Copy out each line of the material in which the word "contains" can be found.

=-=-=-=-=

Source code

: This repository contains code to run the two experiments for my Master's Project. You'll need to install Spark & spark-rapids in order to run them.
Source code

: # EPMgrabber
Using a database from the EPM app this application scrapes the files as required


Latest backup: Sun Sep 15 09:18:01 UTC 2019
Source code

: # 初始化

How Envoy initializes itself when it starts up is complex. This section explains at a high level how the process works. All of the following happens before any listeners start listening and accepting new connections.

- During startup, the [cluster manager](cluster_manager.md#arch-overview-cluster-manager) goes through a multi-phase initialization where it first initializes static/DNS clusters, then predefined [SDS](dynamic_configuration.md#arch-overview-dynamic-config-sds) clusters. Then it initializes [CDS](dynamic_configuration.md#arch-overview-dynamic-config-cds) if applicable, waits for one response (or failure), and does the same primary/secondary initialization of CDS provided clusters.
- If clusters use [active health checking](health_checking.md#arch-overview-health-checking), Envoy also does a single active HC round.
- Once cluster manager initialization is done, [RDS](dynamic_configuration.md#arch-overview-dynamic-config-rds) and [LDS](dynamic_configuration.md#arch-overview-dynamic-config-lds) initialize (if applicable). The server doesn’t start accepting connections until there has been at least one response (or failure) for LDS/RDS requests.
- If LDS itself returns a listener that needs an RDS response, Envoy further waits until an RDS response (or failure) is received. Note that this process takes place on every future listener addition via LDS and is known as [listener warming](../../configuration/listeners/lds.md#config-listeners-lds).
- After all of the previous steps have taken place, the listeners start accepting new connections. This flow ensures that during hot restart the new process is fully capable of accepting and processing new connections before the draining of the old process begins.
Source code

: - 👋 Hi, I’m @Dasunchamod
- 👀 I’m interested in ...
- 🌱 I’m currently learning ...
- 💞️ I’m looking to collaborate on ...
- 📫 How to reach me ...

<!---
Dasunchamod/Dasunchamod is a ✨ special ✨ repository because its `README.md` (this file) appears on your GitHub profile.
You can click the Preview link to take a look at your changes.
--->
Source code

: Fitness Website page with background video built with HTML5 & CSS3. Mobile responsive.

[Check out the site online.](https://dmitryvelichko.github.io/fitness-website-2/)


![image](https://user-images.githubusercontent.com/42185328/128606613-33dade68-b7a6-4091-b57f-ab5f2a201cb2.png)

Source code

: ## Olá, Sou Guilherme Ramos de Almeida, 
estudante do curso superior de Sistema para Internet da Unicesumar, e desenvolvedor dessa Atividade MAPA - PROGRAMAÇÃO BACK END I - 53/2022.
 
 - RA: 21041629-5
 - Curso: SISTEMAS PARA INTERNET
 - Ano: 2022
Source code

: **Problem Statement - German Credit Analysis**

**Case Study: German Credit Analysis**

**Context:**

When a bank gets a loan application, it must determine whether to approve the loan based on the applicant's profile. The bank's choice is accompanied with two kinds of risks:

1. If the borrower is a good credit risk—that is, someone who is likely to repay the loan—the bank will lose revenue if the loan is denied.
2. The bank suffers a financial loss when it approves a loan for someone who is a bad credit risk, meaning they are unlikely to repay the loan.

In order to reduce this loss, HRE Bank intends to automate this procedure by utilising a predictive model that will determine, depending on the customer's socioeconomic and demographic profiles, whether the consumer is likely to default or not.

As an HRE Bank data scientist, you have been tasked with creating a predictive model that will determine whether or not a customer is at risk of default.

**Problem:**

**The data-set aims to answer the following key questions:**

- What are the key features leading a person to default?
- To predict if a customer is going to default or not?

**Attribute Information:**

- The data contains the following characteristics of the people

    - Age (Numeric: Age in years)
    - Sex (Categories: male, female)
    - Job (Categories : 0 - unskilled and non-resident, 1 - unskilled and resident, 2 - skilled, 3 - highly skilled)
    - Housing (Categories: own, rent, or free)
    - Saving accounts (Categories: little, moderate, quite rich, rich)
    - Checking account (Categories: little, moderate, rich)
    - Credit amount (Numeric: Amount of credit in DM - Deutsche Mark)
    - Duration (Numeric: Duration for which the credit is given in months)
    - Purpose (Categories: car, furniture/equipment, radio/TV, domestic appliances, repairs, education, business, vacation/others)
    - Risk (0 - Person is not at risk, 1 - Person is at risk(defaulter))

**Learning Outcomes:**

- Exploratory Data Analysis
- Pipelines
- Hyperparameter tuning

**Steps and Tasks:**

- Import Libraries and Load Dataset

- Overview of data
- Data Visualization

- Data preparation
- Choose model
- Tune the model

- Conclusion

=-=-=-=-=

- _Output for this exercise_
: This repository contains code to run the two experiments for my Master's Project. You'll need to install Spark & spark-rapids in order to run them.
- The data contains the following characteristics of the people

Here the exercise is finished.